Should you sign a blanket medical authorization after a crash?

Should you sign a blanket medical authorization after a crash?

On Behalf of | Dec 22, 2021 | Motor Vehicle Accidents

The hours, days and even weeks after a serious car accident can be a blur. After all, not only may you have excruciating pain, but you also may have difficulty paying for the expensive medical care you need. Convincing an insurance adjuster to fast-track the processing of your claim may be one of your top priorities.

Even if he or she comes from your insurance company, the adjuster may not have your best interests in mind. Therefore, before you make any statements or sign any forms, it is advisable to seek legal counsel. This is especially true with blanket medical authorizations.

What is a BMA?

Insurance companies have a variety of standard forms they use when processing accident-related claims.
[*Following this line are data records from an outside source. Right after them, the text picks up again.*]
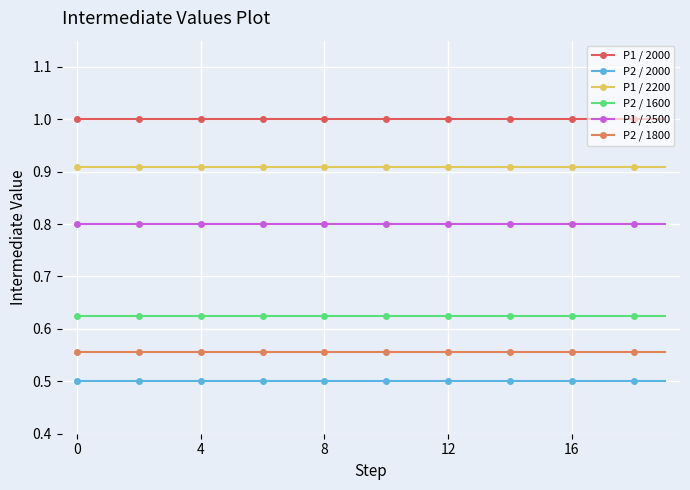

Does the chart have visible grid lines?

Yes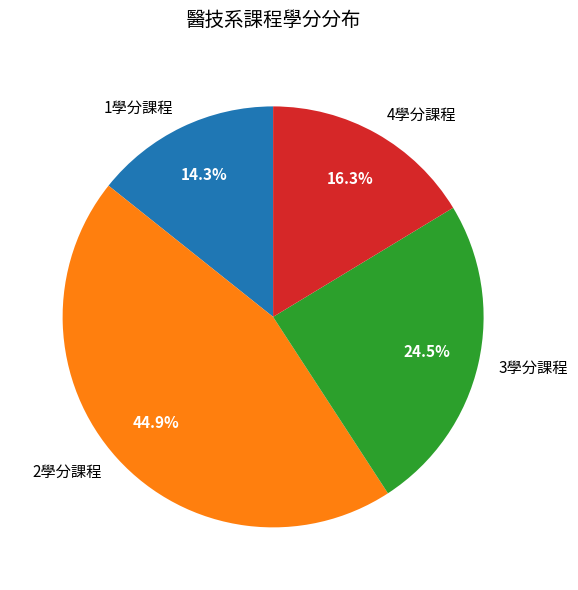

Count the number of slices in the pie.

4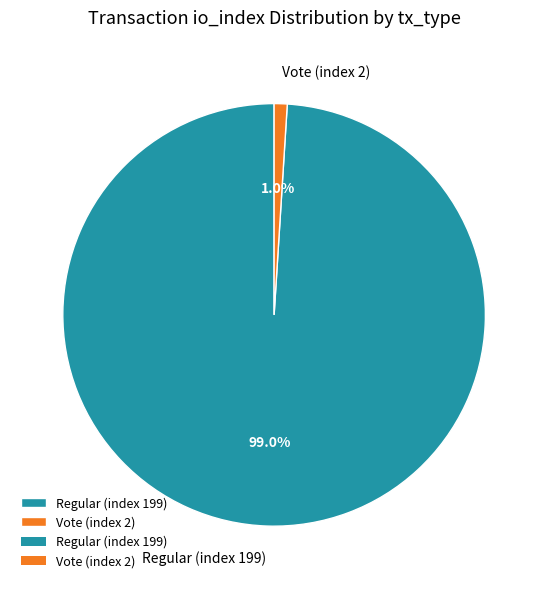

Does any single category account for the majority?

Yes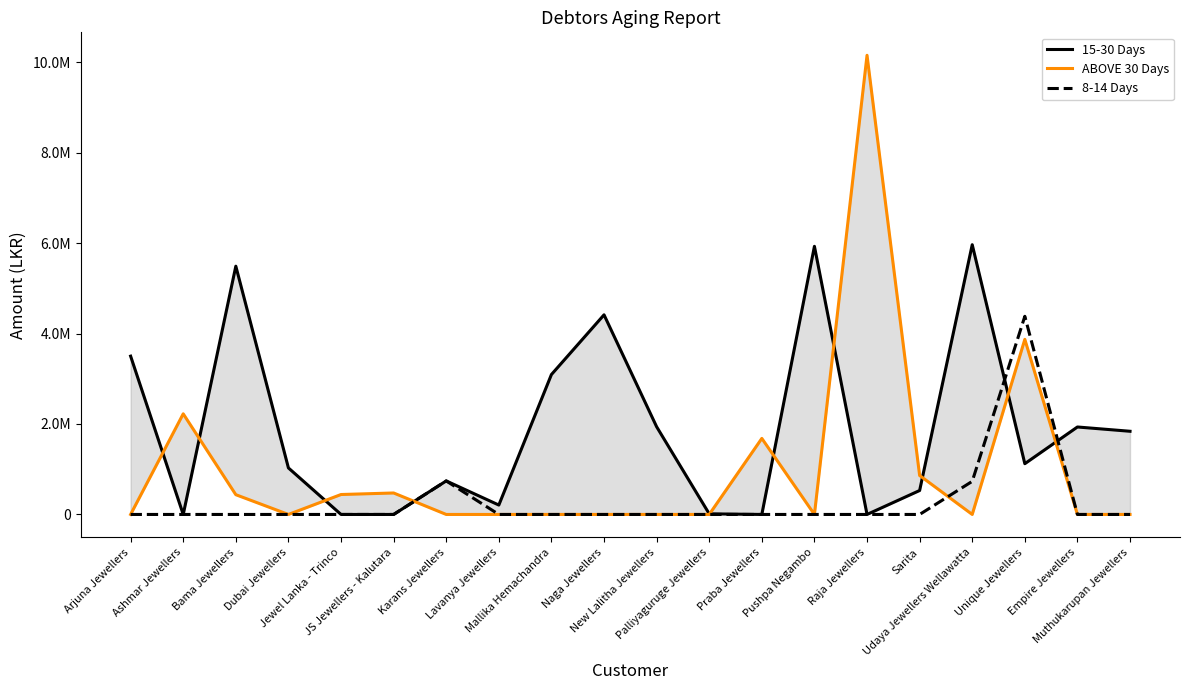

What position from the left is Jewel Lanka - Trinco?

5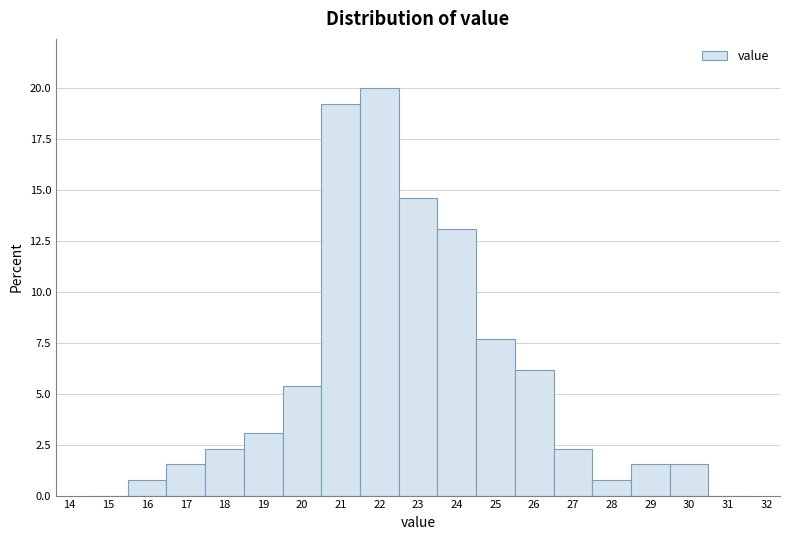

What is the height of the bar covering 16.5 to 17.5 on the x-axis? The values are not printed on the chart, so give them approximately, as read against the axis.

1.5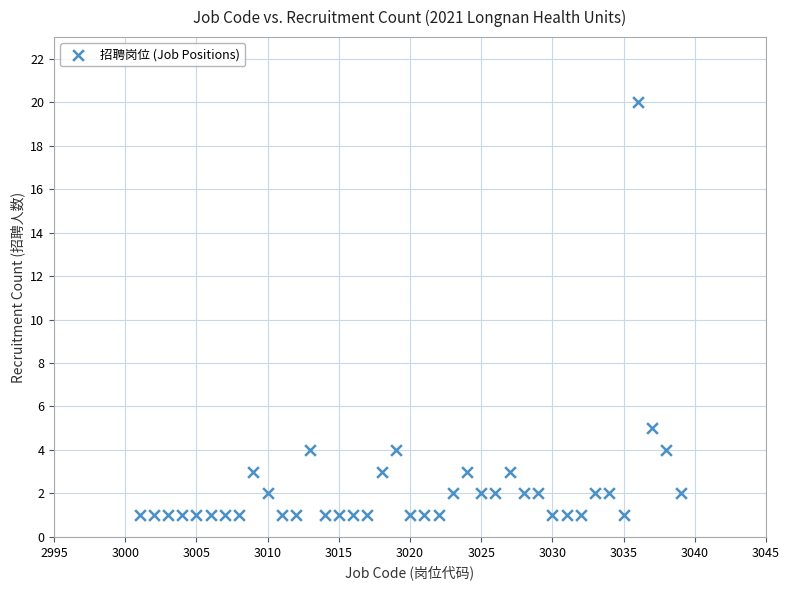

What Y value in the scatter plot is closest to 10?

5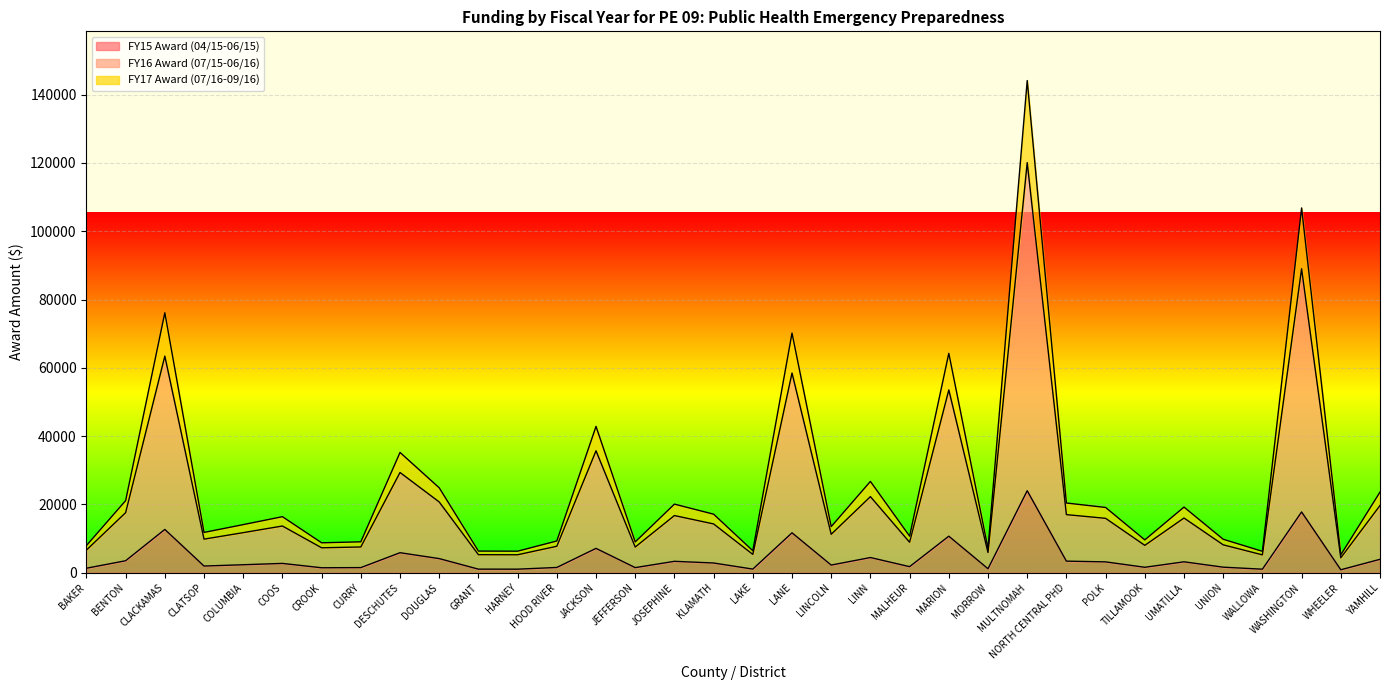

True or false: FY15 Award (04/15-06/15) and FY17 Award (07/16-09/16) intersect in this chart.

False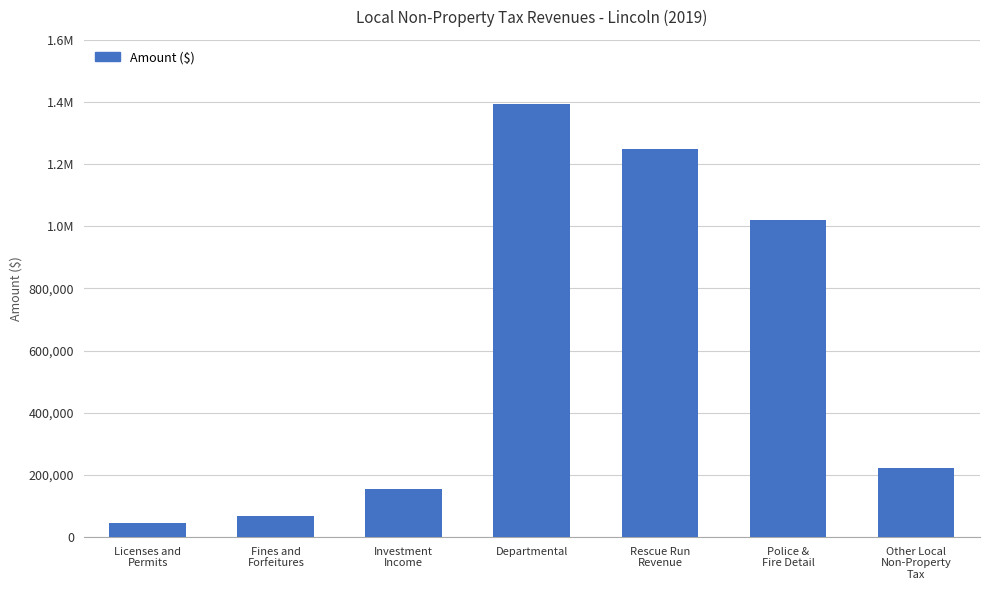

At which category does the chart reach its peak across all series?

Departmental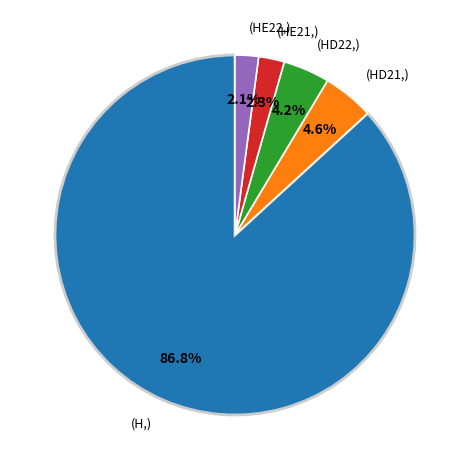

Is there a majority slice in this chart?

Yes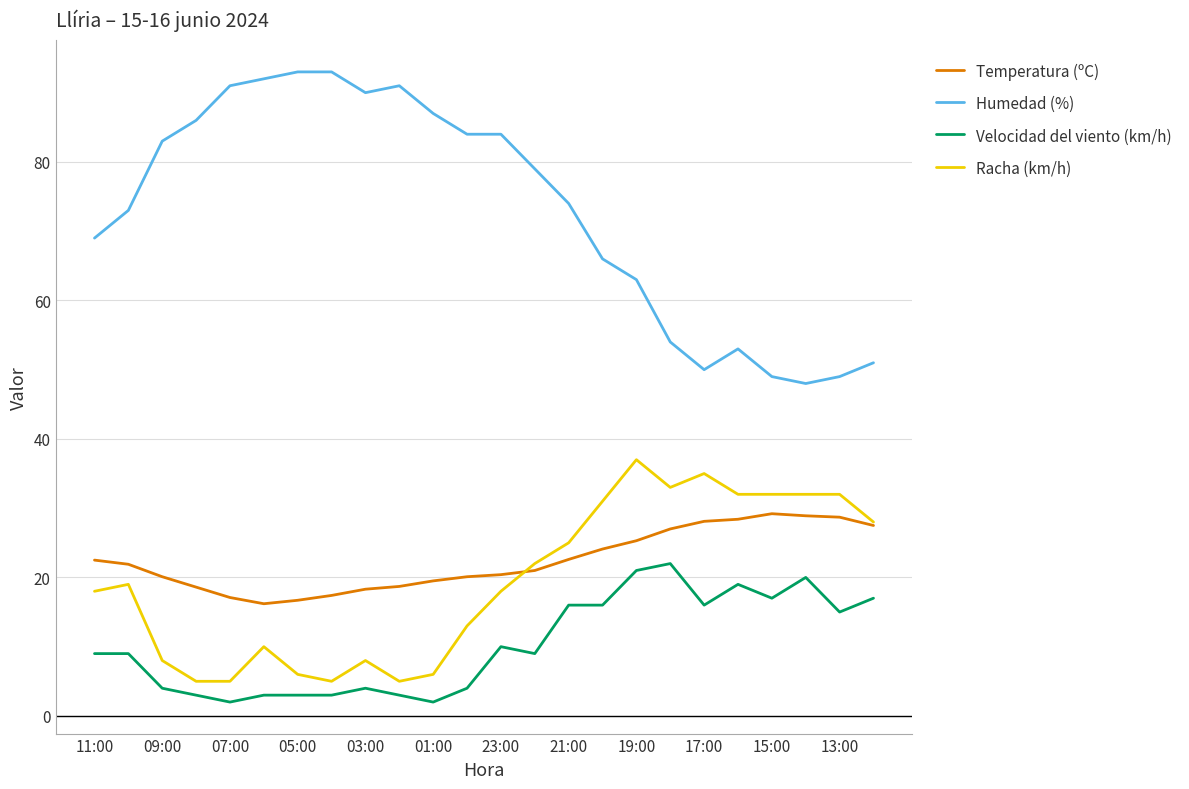

List the series in order of their peak value, lowest first.

Velocidad del viento (km/h), Temperatura (ºC), Racha (km/h), Humedad (%)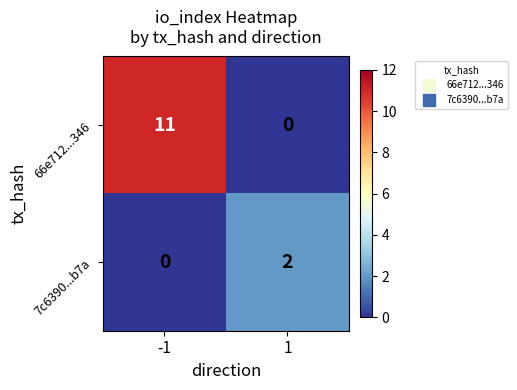

Between -1 and 1, which series saw the biggest shift?

66e712...346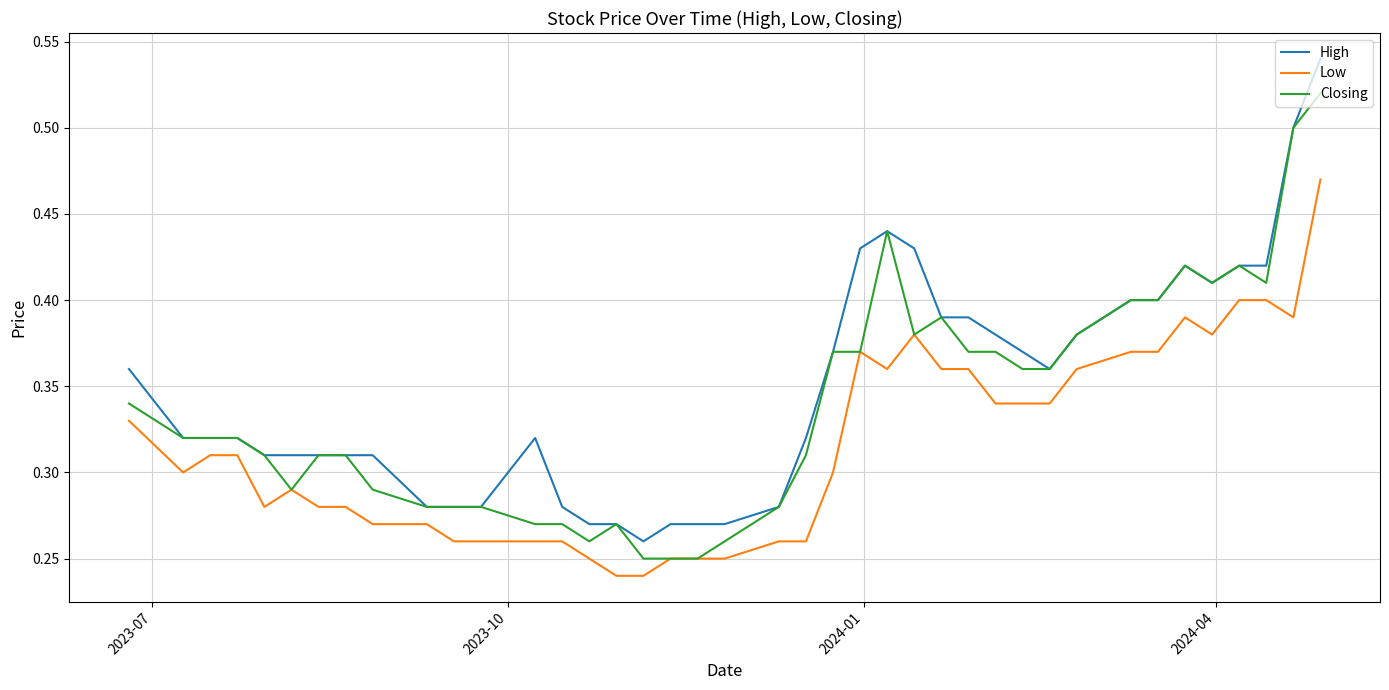

True or false: Low and High intersect in this chart.

False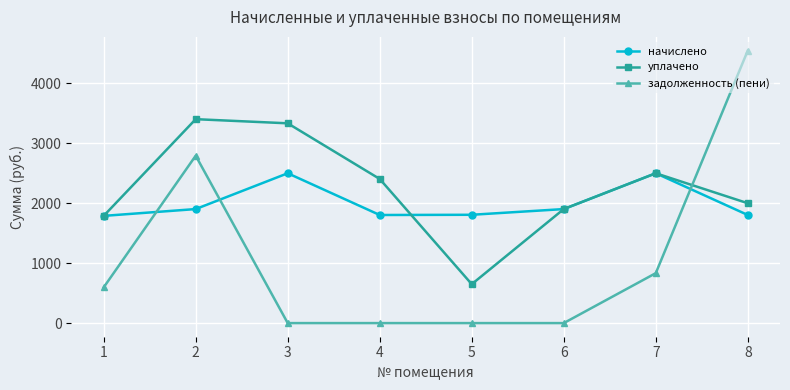

The начислено series shows 1111.6 at 5. True or false?

False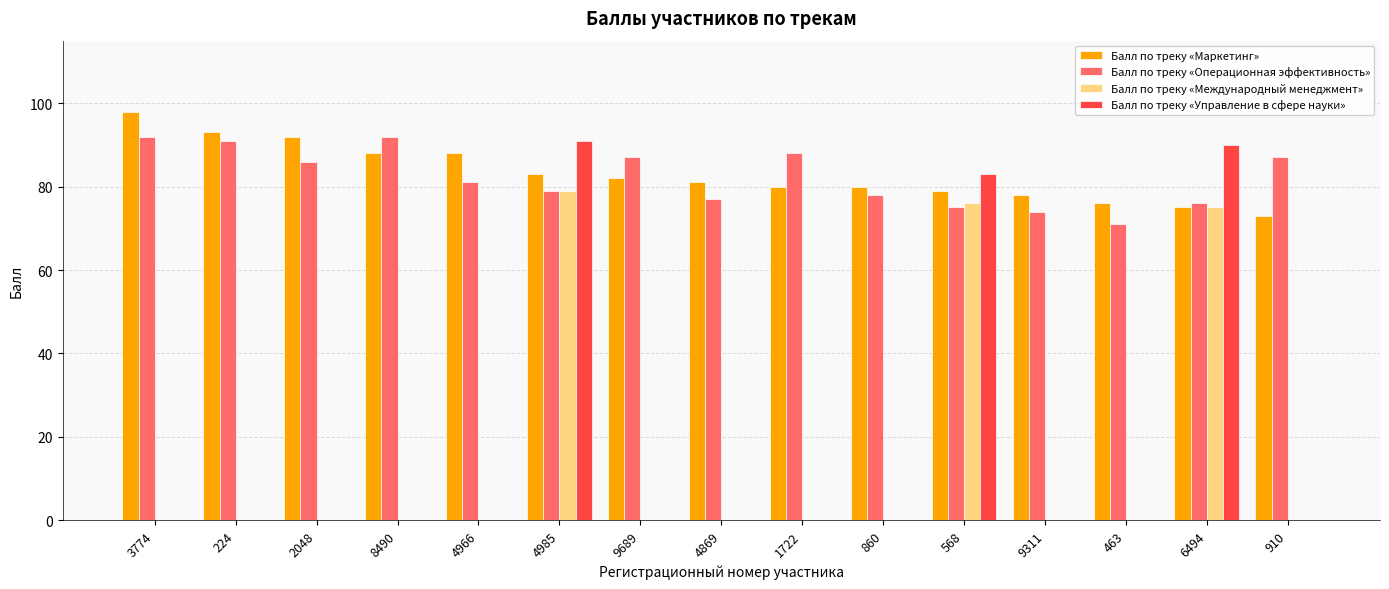

Between 224 and 9689, which series saw the biggest shift?

Балл по треку «Маркетинг»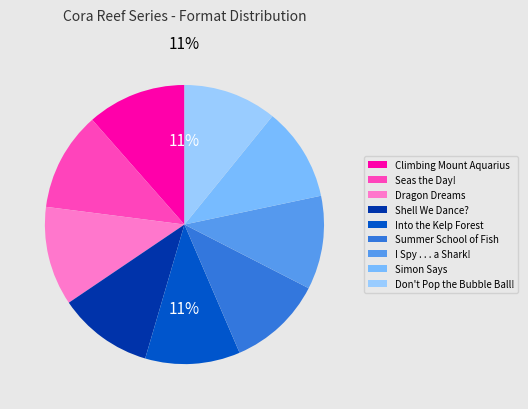

To the nearest percent, what percentage of the pie is Seas the Day!?

11%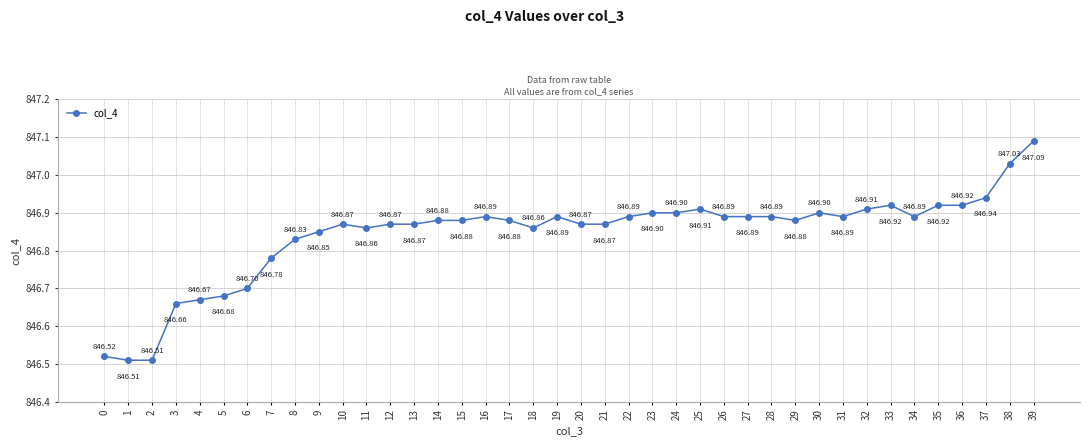

What is the minimum value shown in the chart?

846.5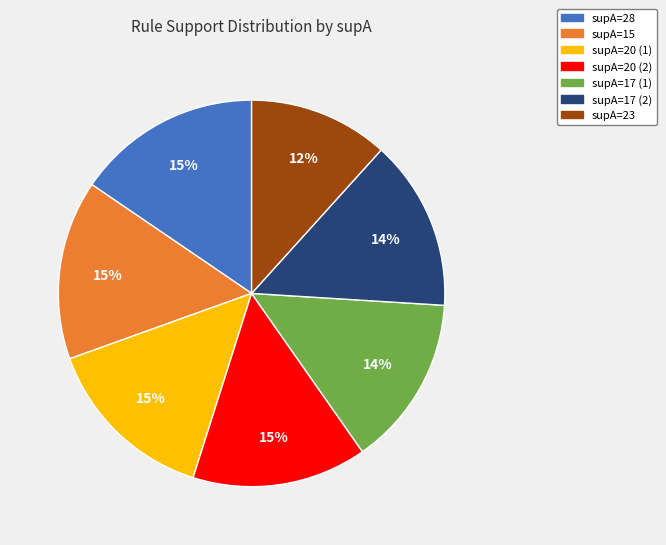

Is there any slice that represents more than half of the pie?

No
One of these is a BMA. When you sign a BMA, you agree to allow the insurance company to access all your medical records.

Remember, not only can the adjuster see records that directly relate to the car accident and your injuries, but he or she may also look at all other parts of your medical files.

How can BMAs be harmful?

If permitting insurance company employees to scrutinize your medical records makes you feel uneasy, you are certainly not alone. Beyond your mental discomfort, though, a BMA may be harmful in the following ways:

  • You may lose your right to medical privacy.
  • The adjuster may find something in your medical records to use against you.
  • You may receive a low settlement offer.
  • You may receive a claim denial.
  • You may lose your future insurance coverage.

Ultimately, even if means a delay in the processing of your insurance claim, refusing to sign a BMA may improve your odds of receiving a fair settlement after a serious car accident.